Read the post if you want a laugh. Because of my limited but scarring experience with drunk holiday hunters, my overall impression wasn’t positive. But I learned, slowly, that not all hunters are crazy fools, and that it is a sport to be respected.

I re-read the post myself, because I remember the emotional phase well – me trying to reconcile the fact that my husband owned a shotgun and shot living birds – him trying to get over me being nuts. Let’s just say that over the years I’ve relaxed a bit.

So it was just a couple years ago that I actually gave pheasant a shot, no pun intended. I made a recipe called Pheasant with Green Chiles that I’d made before with chicken breasts.

When I made the pheasant with green chiles, I wrote that the next time I’d sous vide the pheasant breasts. If the sous vide process would do the same for pheasant as it does for chicken breasts, then the pheasant would be moist and tender. So that’s what I decided to do, although I dragged my feet for a while, reluctantly accepting 4 whole pheasant breasts after a recent hunting expedition.

I cleaned the pheasants, because there are always remnant feathers, and dried them on paper towels. I seasoned the breasts with salt, pepper, and a little thyme.

I put the whole breasts in a vacuum sealable bag. I added 4 tablespoons of butter, a sprig of fresh sage, and vacuum sealed the bag carefully.

I set my sous vide at 135 degrees Farenheit, and the pheasants were in for 3 hours.

After cooking I put the bag immediately in the refrigerator. You can also use an ice bath to cool off the meat quickly.

When you are close to serving the pheasant breasts, remove the bag from the refrigerator. Drain the pheasants if you want to save the jus.

Cut the breasts from the rib bones and lay them out. Dab with paper towels to remove any excess liquid. Season with salt and pepper.

In a skillet over high heat, brown the breasts in a little oil, just for about 30 seconds per side.

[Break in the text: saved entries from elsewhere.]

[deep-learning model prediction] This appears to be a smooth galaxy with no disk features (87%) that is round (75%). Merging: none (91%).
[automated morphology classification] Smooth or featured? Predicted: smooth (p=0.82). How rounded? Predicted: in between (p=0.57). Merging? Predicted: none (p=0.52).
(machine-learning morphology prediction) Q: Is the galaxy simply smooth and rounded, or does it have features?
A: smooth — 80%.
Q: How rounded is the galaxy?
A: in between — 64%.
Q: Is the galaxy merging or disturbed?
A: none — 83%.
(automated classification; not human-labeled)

For something different, I decided to use the pheasant in a composed salad.

Along with lettuce, I added red cabbage, tomatoes, barley, and feta cheese.

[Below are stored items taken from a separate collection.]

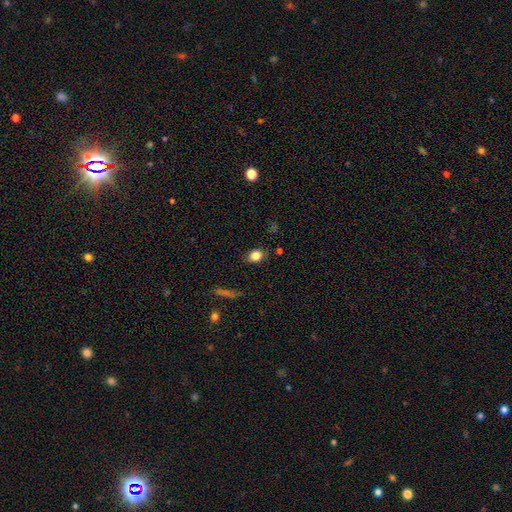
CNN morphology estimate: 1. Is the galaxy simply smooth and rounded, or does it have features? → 82% smooth, 10% star or artifact, 8% featured or disk.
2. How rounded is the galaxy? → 51% round, 47% in between, 2% cigar-shaped.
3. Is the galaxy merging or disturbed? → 81% none, 14% minor disturbance, 4% major disturbance, 2% merger.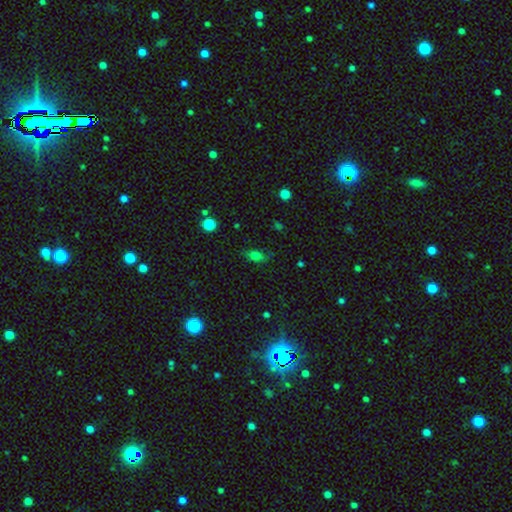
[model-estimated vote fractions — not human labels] smooth 71%, star or artifact 15%, featured or disk 14%. Down the decision tree: how rounded — in between (75%); merging — none (75%).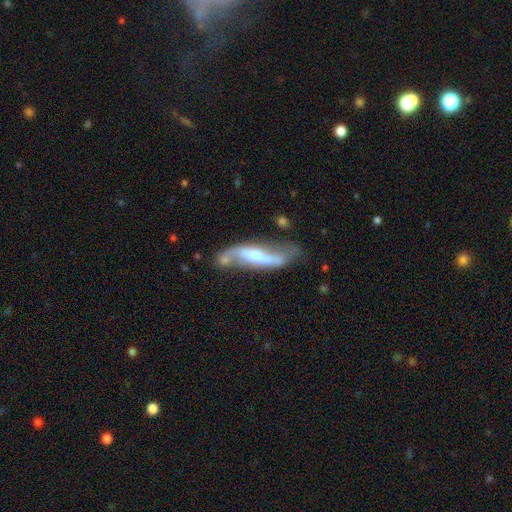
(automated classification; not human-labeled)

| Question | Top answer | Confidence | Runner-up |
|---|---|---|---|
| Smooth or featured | featured or disk | 78% | smooth (17%) |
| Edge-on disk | no | 75% | yes (25%) |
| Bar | strong | 35% | no (33%) |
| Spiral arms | yes | 87% | no (13%) |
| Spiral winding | loose | 72% | medium (20%) |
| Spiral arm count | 2 | 88% | can't tell (6%) |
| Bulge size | moderate | 54% | small (33%) |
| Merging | none | 53% | minor disturbance (24%) |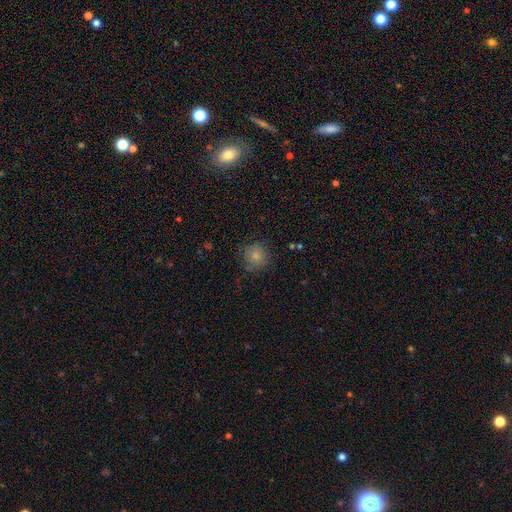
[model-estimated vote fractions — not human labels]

The dressing was lemon pesto, which went really well with the pheasant.

The pheasant cooked this way is superb. As expected, the meat was tender, moist, and flavorful.

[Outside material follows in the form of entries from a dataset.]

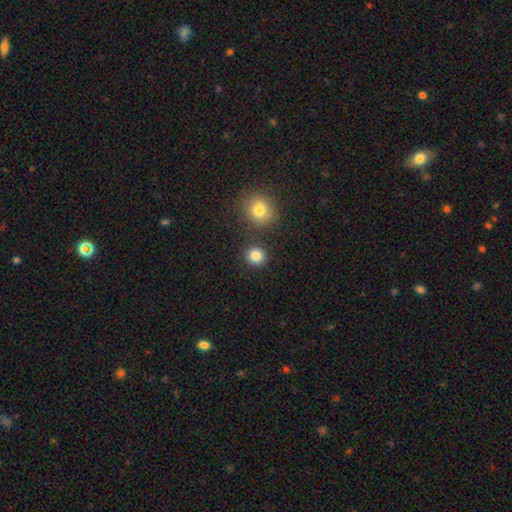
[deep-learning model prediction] A smooth galaxy with no disk features (83%) that is round (90%).

Vote fractions:
- Smooth or featured? smooth: 83% / star or artifact: 12% / featured or disk: 5%
- How rounded? round: 90% / in between: 9% / cigar-shaped: 1%
- Merging? none: 86% / minor disturbance: 6% / merger: 6% / major disturbance: 2%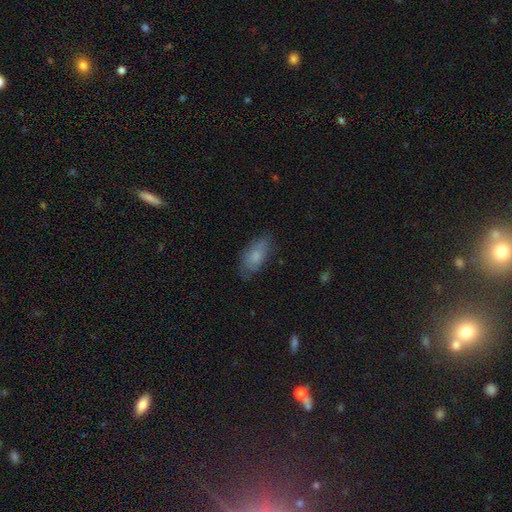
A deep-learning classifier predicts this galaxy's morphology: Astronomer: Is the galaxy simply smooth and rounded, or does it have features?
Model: smooth — 73%.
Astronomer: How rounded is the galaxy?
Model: in between — 88%.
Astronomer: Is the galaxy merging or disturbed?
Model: none — 71%.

I cooked the pheasant on the day our time sprung forward, and so because I used two different clocks, only one of which had the proper time on it, the breasts were actually in the sous vide 30 minutes longer than planned. Fortunately that had no difference on the outcome!

Sous vide is the only way I’ll cook pheasant in the future. And I won’t be so hesitant to have my husband bring them home!